Dr. Bickham told the Daily Mail that, to his knowledge, Lacey didn’t suffer from the rare neurological condition:
“I don’t know where that term came from or what source it came from. In all my years as a practicing physician I have never heard of that term. The only diagnoses that I know she did have was first, social anxiety, severe autism and that’s it. Those are her only two diagnoses.”
DA D’Aquilla said he would fight to secure second-degree murder convictions
“When I was presenting the case and showed the pictures and gave the timeline the expressions of the grand jury was utter shock,” DA D’Aquilla told the Daily Mail. “There was complete silence. Some jurors were gasping in horror. Some were staring in disbelief.”
Dr. Bickham told WRBZ that Lacey’s case was the most horrible he’d ever seen. “I couldn’t eat for a week, and I cried for a week,” he said. The coroner told the Daily Mail that the grand jury proceedings were emotional for him as he had to relive the traumatic experience.
The grand jury indicted Sheila and Clay Fletcher on second-degree murder charges. Lacey’s parents were arrested and released on bond as the state doesn’t believe they are flight risks.

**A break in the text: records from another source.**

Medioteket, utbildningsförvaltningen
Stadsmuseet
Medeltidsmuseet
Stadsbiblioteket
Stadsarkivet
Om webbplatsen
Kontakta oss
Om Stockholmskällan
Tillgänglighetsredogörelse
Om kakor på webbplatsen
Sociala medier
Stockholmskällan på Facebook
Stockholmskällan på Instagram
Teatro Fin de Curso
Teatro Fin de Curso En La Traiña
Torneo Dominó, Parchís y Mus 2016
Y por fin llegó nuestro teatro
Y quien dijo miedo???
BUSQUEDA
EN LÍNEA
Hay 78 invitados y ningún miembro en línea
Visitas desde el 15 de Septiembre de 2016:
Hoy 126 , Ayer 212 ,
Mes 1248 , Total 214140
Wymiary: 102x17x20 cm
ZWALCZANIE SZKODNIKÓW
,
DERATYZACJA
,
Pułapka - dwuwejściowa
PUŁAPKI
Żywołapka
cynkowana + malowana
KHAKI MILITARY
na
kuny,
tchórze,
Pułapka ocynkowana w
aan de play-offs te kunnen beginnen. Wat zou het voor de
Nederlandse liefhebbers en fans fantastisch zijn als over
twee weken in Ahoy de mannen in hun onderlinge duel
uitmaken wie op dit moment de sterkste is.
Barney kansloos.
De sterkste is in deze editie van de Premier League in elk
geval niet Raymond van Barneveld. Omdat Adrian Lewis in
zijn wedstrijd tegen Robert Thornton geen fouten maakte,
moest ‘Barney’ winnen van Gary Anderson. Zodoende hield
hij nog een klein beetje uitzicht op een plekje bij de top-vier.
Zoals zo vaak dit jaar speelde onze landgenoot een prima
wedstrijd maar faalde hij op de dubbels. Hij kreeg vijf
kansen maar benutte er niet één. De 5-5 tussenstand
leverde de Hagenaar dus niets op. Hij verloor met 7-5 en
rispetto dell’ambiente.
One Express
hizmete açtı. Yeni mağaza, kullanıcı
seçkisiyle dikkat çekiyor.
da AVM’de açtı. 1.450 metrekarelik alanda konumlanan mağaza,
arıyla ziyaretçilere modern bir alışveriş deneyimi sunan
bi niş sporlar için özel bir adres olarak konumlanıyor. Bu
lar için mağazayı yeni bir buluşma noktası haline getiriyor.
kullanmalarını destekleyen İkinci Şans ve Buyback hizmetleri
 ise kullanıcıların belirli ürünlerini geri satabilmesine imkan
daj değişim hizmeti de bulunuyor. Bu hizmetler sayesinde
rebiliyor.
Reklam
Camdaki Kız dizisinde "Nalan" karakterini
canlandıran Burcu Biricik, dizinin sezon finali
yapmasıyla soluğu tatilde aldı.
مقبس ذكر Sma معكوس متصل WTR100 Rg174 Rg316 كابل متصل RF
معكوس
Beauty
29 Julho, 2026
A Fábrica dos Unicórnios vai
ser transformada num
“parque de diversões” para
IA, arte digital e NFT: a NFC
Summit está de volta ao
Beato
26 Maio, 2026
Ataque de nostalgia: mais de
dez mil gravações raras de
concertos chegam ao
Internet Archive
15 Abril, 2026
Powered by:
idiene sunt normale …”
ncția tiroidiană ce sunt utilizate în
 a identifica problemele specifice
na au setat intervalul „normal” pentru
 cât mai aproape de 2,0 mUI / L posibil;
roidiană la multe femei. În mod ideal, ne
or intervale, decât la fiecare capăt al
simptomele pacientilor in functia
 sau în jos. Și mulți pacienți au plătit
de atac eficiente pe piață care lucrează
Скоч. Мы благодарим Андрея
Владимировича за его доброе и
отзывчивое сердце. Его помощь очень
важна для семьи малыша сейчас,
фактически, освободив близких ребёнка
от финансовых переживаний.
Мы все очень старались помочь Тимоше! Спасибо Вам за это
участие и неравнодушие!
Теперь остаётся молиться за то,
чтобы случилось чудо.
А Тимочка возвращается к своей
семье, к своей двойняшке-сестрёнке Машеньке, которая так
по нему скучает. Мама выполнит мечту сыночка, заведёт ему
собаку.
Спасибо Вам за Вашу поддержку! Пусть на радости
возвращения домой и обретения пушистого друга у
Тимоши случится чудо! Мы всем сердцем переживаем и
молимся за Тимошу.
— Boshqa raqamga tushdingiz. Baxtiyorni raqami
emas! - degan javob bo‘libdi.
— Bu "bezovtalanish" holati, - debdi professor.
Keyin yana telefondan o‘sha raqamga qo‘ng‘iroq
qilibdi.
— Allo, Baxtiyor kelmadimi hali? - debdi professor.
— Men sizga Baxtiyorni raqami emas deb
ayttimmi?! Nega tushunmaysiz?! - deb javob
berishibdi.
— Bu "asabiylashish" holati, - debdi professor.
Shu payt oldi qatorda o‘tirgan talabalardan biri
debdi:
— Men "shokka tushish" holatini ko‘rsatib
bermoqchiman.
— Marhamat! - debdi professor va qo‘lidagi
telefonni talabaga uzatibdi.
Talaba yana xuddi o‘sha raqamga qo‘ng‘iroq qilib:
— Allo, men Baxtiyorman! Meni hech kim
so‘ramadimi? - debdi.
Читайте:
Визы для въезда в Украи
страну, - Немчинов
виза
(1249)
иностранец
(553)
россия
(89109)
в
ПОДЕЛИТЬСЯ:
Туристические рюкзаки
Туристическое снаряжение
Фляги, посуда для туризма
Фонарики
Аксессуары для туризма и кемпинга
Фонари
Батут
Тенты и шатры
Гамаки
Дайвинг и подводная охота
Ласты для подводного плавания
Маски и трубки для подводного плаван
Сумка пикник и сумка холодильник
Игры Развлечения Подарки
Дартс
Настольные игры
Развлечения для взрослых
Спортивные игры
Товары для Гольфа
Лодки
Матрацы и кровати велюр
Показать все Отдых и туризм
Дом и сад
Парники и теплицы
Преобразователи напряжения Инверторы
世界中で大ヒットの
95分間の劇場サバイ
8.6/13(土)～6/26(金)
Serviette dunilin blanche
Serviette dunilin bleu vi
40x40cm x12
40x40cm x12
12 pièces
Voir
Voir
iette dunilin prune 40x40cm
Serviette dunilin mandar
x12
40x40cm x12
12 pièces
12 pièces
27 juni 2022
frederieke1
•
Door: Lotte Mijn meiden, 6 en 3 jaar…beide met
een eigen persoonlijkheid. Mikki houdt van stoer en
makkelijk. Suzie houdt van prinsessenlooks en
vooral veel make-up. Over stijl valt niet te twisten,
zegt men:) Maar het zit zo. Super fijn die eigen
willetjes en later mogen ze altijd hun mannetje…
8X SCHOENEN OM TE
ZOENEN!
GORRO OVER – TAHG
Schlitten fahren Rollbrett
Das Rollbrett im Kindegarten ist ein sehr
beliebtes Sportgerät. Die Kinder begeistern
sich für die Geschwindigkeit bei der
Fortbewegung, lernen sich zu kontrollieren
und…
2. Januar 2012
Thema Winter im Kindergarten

DA D’Aquilla said he would fight to secure second-degree murder convictions despite expected attempts by the defense to reduce the charges to manslaughter. “The Fletchers subjected Lacey to this for 20 years,” D’Aquilla said. “They need to serve at least that time.”
The DA said he has a little compassion for the parents as they lost their daughter but sees their convictions as necessary. He told NOLA.com:
“I think we have to send a message. You need to take care of your people better than you do your animals. I just want people to recognize, if you have a situation like that you have to take action.”
Clay and Sheila have declined requests to speak to the media, preferring to release statements through their attorney, Steven Moore. He told WBRZ:
“They don’t want to relive the pain of losing a child through the media. They have been through a lot of heartache over the years. Anyone who had lost a child knows what it’s like.”